Tourism continues to be key. With close to 1.2 million Chinese tourists spending more than $9 billion in Australia annually, China is Australia’s fastest growing and most valuable tourism market.

Tourism Australia managing director John O’Sullivan is optimistic about 2017 following the recent removal of restrictions on air services between the two countries and the introduction in December of 10-year, multi-entry visas to Australia.

“Together, these measures should provide a significant boost to visitation, repeat visits and regional dispersal,” O’Sullivan says.

“The growing list of new Chinese services that have started or been announced in recent weeks and months suggests Australia remains as popular as ever among China’s rapidly growing middle classes,” he says.

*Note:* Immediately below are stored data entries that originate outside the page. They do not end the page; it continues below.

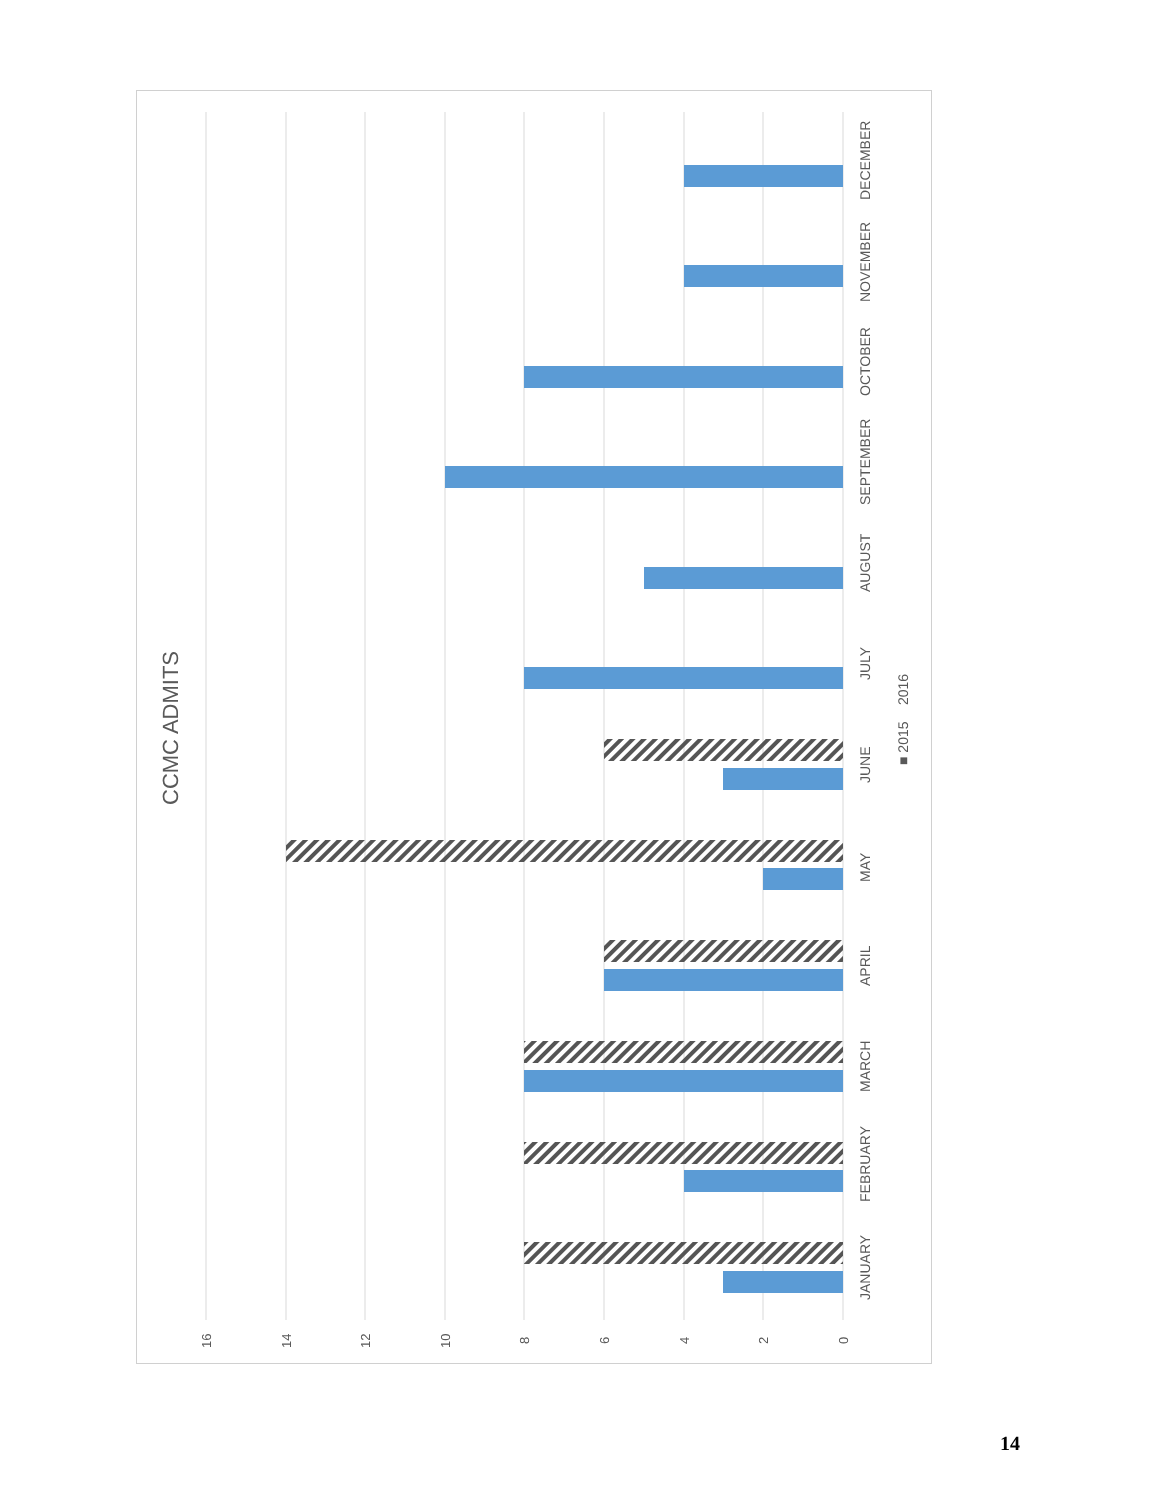16
14
12
10
8
6
4
2
0
JANUARY
FEBRUARY
MARCH
APRIL
MAY
JUNE
JULY
AUGUST
SEPTEMBER
OCTOBER
NOVEMBER
DECEMBER
■ 2015
2016
CCMC ADMITS
14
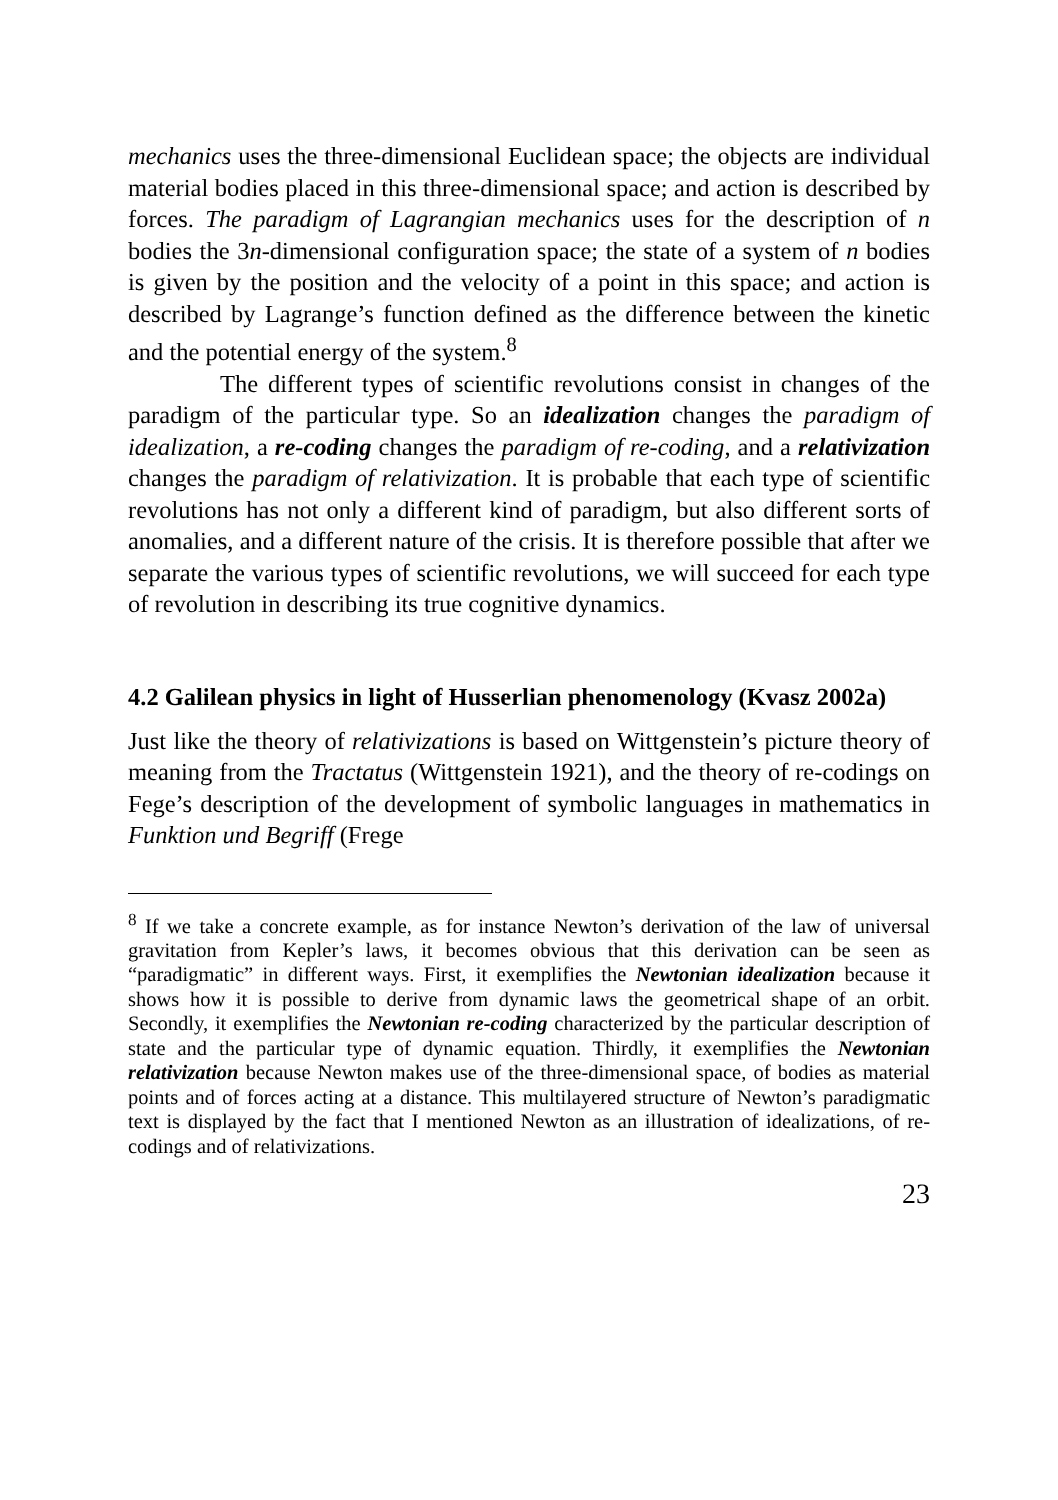mechanics uses the three-dimensional Euclidean space; the objects are individual material bodies placed in this three-dimensional space; and action is described by forces. The paradigm of Lagrangian mechanics uses for the description of n bodies the 3n-dimensional configuration space; the state of a system of n bodies is given by the position and the velocity of a point in this space; and action is described by Lagrange’s function defined as the difference between the kinetic and the potential energy of the system.<sup>8</sup>
The different types of scientific revolutions consist in changes of the paradigm of the particular type. So an idealization changes the paradigm of idealization, a re-coding changes the paradigm of re-coding, and a relativization changes the paradigm of relativization. It is probable that each type of scientific revolutions has not only a different kind of paradigm, but also different sorts of anomalies, and a different nature of the crisis. It is therefore possible that after we separate the various types of scientific revolutions, we will succeed for each type of revolution in describing its true cognitive dynamics.
4.2 Galilean physics in light of Husserlian phenomenology (Kvasz 2002a)
Just like the theory of relativizations is based on Wittgenstein’s picture theory of meaning from the Tractatus (Wittgenstein 1921), and the theory of re-codings on Fege’s description of the development of symbolic languages in mathematics in Funktion und Begriff (Frege
<sup>8</sup> If we take a concrete example, as for instance Newton’s derivation of the law of universal gravitation from Kepler’s laws, it becomes obvious that this derivation can be seen as “paradigmatic” in different ways. First, it exemplifies the Newtonian idealization because it shows how it is possible to derive from dynamic laws the geometrical shape of an orbit. Secondly, it exemplifies the Newtonian re-coding characterized by the particular description of state and the particular type of dynamic equation. Thirdly, it exemplifies the Newtonian relativization because Newton makes use of the three-dimensional space, of bodies as material points and of forces acting at a distance. This multilayered structure of Newton’s paradigmatic text is displayed by the fact that I mentioned Newton as an illustration of idealizations, of re-codings and of relativizations.
23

“Many of these new flights are from China’s secondary cities such as Kunming, Hangzhou and Wuhan, effectively opening up parts of China which are largely untapped.”


“You’d think that Chinese investors, as much as others, would be starting to get a little nervous about the level of property prices in Sydney and Melbourne,” Eslake says.    

Thomas, however, sees no slowdown in Chinese interest despite all the noise.

Both say this could change if China tightens up on its capital outflows, which it’s been doing by managing individual foreign currency transactions. “To buy property in Australia, the Chinese need to get permission to acquire foreign currency,” says Eslake.